Thought fox

My friends and loved ones call me a crazy silly person.  One of the reasons they cite in support of this diagnosis is my ability to meta-analyse.  Actually I do them an injustice.  It’s more my inability to not meta-analyse everything that amuses (and worries) them.  I like analysis.  And I love the analysis of the analysis.  And the analysis of the conversation about analysing the analysis.  I especially love the following poem and its meta-analytic Hughes.  (The people, they be I right.  I be very crazily silly.)

Thought-fox

I imagine this midnight moment’s forest:
Something else is alive
Beside the clock’s loneliness
And this blank page where my fingers move.

Through the window I see no star:
Something more near
Though deeper within darkness
Is entering the loneliness:

Cold, delicately as the dark snow
A fox’s nose touches twig, leaf;
Two eyes serve a movement, that now
And again now, and now, and now

Sets neat prints into the snow
Between trees, and warily a lame
Shadow lags by stump and in hollow
Of a body that is bold to come

Across clearings, an eye,
A widening deepening greenness,
Brilliantly, concentratedly,
Coming about its own business

Till, with a sudden sharp hot stink of fox
It enters the dark hole of the head.
The window is starless still; the clock ticks,
The page is printed.

Ted Hughes (Published as part of his first collection ‘The Hawk in the Rain’, 1957)

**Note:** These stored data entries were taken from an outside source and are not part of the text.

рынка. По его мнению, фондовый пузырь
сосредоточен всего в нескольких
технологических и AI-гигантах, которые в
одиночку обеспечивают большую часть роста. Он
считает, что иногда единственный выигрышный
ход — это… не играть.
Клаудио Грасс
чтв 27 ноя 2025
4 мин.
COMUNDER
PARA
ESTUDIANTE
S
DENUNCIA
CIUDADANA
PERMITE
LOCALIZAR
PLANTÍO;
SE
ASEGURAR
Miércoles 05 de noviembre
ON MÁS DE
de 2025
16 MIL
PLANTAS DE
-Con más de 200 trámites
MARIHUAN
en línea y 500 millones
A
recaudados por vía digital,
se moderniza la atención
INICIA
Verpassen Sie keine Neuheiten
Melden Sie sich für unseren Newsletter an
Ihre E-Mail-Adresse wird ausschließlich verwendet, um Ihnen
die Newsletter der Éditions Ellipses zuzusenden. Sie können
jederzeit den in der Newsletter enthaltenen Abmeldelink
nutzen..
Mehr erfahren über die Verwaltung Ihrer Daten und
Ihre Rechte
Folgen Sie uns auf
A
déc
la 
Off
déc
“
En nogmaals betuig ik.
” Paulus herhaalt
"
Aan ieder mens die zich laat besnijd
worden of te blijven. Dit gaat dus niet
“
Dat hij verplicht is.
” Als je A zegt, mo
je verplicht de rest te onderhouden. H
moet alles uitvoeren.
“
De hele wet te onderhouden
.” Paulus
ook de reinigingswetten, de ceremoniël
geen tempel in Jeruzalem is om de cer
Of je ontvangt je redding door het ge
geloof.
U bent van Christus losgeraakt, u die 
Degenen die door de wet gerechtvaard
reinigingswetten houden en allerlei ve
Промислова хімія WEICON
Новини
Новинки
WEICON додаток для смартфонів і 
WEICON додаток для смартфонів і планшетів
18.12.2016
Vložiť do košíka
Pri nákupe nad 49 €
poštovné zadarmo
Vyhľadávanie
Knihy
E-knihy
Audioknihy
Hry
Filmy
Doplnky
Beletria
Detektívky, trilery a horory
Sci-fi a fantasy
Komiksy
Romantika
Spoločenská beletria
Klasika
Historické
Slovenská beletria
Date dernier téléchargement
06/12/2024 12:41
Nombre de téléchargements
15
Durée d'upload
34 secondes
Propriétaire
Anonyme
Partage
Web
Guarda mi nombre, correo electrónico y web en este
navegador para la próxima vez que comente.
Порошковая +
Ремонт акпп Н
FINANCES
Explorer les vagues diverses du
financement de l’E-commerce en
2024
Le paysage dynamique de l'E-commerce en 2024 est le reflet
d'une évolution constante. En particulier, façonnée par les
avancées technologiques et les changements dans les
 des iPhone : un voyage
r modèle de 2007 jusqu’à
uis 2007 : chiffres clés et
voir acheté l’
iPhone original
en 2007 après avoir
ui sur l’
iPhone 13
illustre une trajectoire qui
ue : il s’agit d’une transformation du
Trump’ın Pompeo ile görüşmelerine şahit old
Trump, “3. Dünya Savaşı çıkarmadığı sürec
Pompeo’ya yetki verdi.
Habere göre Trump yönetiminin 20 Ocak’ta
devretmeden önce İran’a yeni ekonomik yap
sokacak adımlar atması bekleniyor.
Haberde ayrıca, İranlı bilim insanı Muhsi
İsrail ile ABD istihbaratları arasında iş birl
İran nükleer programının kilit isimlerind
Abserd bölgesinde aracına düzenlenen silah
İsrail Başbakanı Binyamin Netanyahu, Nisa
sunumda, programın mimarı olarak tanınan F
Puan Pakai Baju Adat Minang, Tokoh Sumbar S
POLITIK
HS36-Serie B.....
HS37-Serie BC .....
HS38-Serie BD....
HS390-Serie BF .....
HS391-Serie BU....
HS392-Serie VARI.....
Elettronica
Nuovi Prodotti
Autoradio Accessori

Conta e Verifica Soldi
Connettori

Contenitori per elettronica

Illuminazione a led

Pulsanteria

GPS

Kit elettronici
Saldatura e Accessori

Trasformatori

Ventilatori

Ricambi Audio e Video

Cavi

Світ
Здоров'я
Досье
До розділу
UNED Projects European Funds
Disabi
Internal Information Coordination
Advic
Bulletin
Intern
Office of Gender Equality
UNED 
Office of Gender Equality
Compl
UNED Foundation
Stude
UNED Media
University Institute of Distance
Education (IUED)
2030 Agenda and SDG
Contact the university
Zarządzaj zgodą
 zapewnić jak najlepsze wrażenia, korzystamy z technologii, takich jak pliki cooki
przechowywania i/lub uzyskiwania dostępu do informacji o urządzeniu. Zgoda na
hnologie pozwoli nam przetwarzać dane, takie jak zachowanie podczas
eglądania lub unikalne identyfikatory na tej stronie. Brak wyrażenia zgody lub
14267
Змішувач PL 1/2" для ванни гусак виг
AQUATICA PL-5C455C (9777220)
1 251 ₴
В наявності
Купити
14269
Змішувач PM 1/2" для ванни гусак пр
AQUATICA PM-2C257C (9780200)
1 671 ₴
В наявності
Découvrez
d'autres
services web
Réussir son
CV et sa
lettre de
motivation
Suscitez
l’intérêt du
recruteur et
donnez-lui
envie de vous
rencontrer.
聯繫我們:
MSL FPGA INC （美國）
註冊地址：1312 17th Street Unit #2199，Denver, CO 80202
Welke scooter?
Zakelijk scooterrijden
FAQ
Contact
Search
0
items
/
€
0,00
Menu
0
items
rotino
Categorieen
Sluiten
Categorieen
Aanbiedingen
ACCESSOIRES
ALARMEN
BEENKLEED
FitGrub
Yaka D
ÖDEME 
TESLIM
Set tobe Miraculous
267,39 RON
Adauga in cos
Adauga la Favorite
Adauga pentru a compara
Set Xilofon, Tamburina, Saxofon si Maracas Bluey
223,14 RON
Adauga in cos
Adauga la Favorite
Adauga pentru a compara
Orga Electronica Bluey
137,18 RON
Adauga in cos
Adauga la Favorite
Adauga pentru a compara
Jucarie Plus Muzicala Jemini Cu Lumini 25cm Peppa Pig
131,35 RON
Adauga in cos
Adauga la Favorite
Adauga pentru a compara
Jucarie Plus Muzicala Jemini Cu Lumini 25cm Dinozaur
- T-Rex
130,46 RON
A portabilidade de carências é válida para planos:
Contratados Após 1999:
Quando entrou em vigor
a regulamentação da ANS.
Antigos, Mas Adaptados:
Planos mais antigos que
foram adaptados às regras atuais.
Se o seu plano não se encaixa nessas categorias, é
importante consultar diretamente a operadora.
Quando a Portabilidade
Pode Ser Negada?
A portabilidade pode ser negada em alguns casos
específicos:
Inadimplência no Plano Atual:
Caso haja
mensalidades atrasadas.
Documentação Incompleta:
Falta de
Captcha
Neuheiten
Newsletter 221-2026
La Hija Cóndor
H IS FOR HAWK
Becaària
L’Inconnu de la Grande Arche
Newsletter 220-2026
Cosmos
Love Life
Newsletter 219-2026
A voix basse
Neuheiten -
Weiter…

As you can see, it is a poem about writing a poem.  And it is, in my opinion, the best poem about writing ever written.  It is certainly one of the most successful poems Ted Hughes ever wrote.  And that is saying quite something.    One of my favourite things about this poem is how un-tortured it is.  It is entirely devoid of any writerly angst about the creative process.  I do so love this fox.  Sinister and mysterious perhaps, warm and focussed certainly; but above all: effortless.